The reality for the urgency is the interests of a number of media players. At the recent inquiry into this bill, Professor Michael Fraser told the Senate that there is a lot of political horsetrading with powerful media interests and that has meant that we have had these small piecemeal approaches to legislative reform. Representatives of Seven West Media told that same inquiry last month:

Media policy is littered with trade-offs over the years. It is very hard to make changes in one area without that having impacts in a whole range of related areas.

We have to ask ourselves: what are the trade-offs being made for these changes? It is a valid question that Seven West Media asked.

This bill is a huge disappointment to the sector that it seeks to regulate. The minister said that the Turnbull government's failures on media reform are Labor's fault. Nothing could be further from the truth. This is the parliamentary equivalent of saying, 'The dog ate my homework.' Despite Minister Fifield proclaiming the importance of media reform, he has failed to deliver on any part of it. The minister knows that he could get the long-awaited and much-needed provisions that repeal the 75 per cent reach rule through both Houses of Parliament. In fact, if could happen this week. There is no reason why we could not facilitate the expeditious passage today and tomorrow of the 75 per cent reach rule provisions contained in schedule 1 of this bill. There is no reason why that cannot happen.

* Saved data entries *
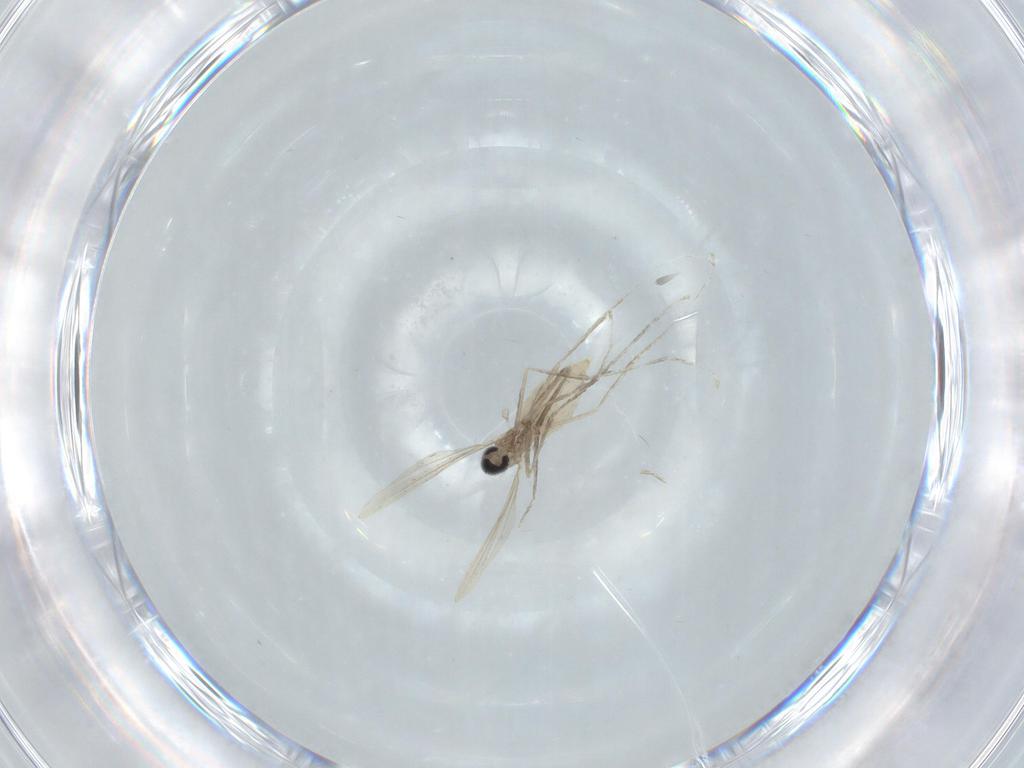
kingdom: Animalia
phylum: Arthropoda
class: Insecta
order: Diptera
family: Cecidomyiidae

* What is required *
According to the media reform extract, which rule's repeal provisions are contained in schedule 1 of the bill? Rely solely on the media reform extract when responding.

* Answer below *
The 75 per cent reach rule.